Additional training was necessary to pursue dentistry in veterinary medicine. In 1970, a special program was developed in the University of Texas Dental Branch, Houston. Courses were taken from the four-year dental program and the post-doctoral specialty areas. The help given during those two years by the UT Dental Branch staff and students will always be appreciated. A thesis in endodontics was completed and a Master of Science Degree from the University of Texas was awarded in 1972.

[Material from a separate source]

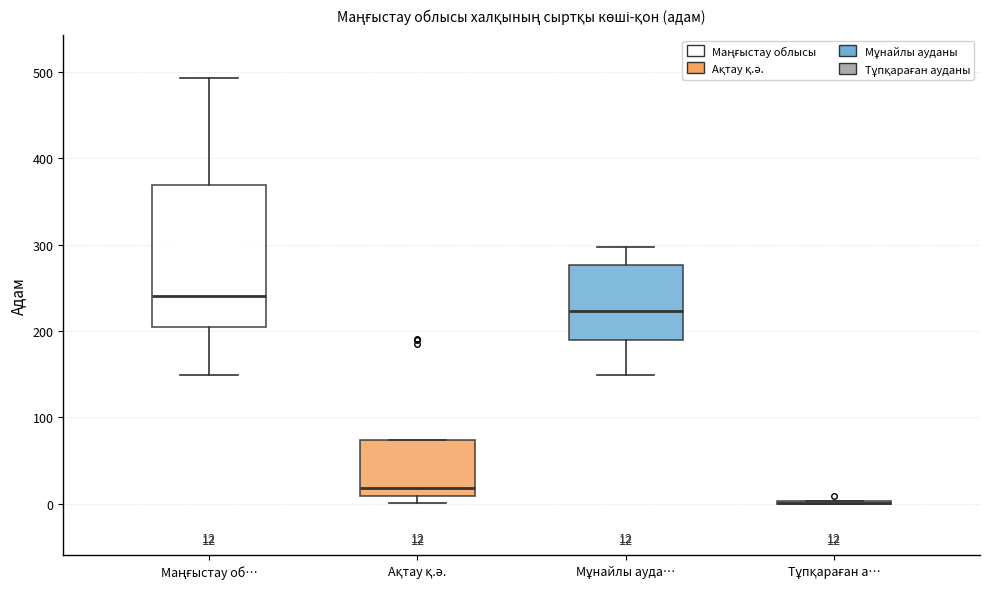

Which box is the tallest, from its lower edge to its upper edge?

Маңғыстау об…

The (Houston) Veterinary Dental Clinic opened in the summer of 1972. At that time, clinical veterinary dentistry was just the cleaning and extraction of teeth. Gradually, the value of animal dentistry began to be appreciated by both the veterinary community and pet owners. In 1975, the dental clinic moved and shared an emergency clinic facility in Southwest Houston. The arrangement expanded, into a group of four specialty practices. In 1982, the dental clinic moved into one of the Pet Vet small animal hospitals and functioned there for over 20 years. In 1985, the UT Dental Branch requested I assume directorship of their animal research facility. Although on a part-time basis, I accepted to help a school that had been good to me. Four years working with dental educators was almost as productive as the original training.
In the 70's and 80's, dentistry became a focal point for veterinary medicine. Providing dental educational programs across the nation and writing dental chapters in four veterinary textbooks was a major part of my time and effort. There were also lectures to give to animal and breeding groups; humane organizations and' veterinary technician training programs.

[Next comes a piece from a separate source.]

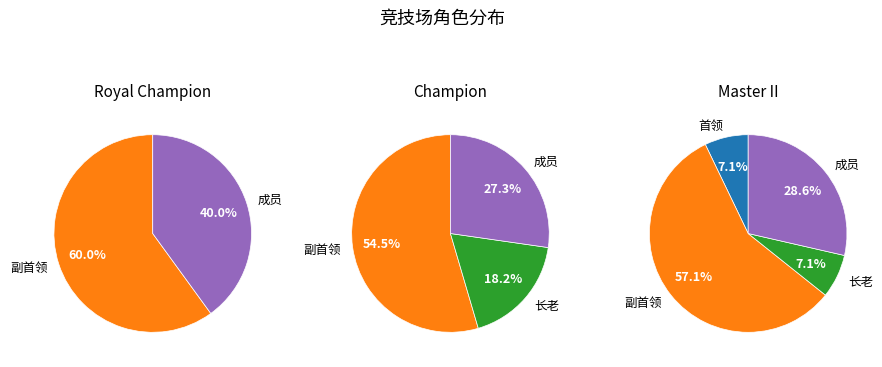

What portion of the pie excludes 0?

50.0%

The development of organized veterinary dentistry began in 1976. I helped form the Veterinary Dental Society and was asked to be the first president. The group grew rapidly and formed The Academy of Veterinary Dentistry in 1987. Dr. Peter Emily and I wrote the first examination for that group. In 1988, I was one of eight veterinarians selected by the AVMA to organize the American Veterinary Dental College (AVDC). Again, I helped write the first examination. Within the AVDC, I have served on the AVDC Board of Directors, the Examination Committee, the Credentials Committee and presented numerous lectures at national meetings. The AVDC Outstanding Service Award was presented to me in 1998. The AVDC now numbers almost 100 members, several from other nations. From this group have come organizations in Europe; South America, Australia and Japan. Several veterinarians have studied in my practice and two have become diplomats of the AVDC.

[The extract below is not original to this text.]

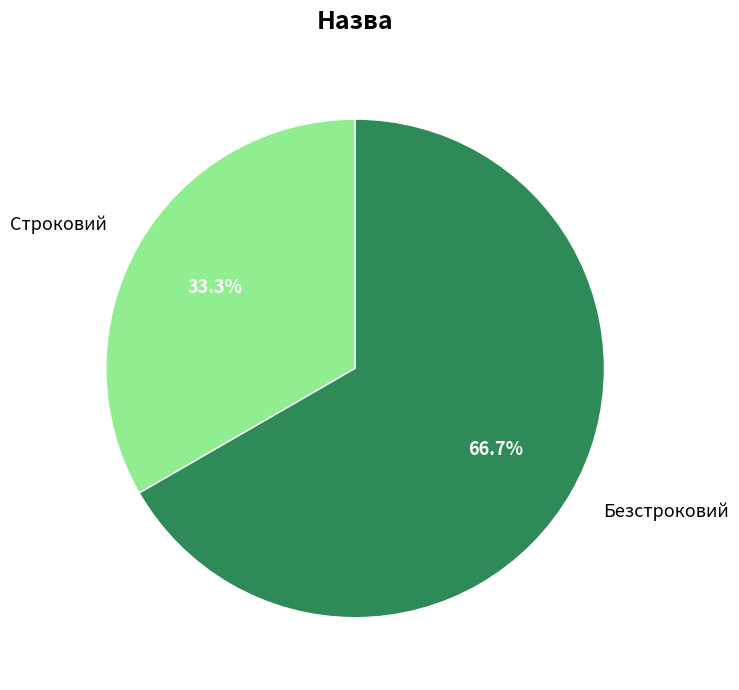

What percentage is NOT represented by Безстроковий?

33.3%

My clinical practice has been limited to veterinary dentistry for over 30 years and, in 2004, my dream clinic came to reality in southwest Houston. Recent efforts have included introducing a new root canal system and, in the next few years, I hope to help introduce dental implant techniques.
Of the awards received over the years, the ones this year from the Texas Veterinary Medical Association and the A&M College of Veterinary Medicine were especially meaningful. The future of veterinary dentistry is now in the hands of many individuals across the nation capable of expanding dental care and challenging the next generation of veterinarians to do even more.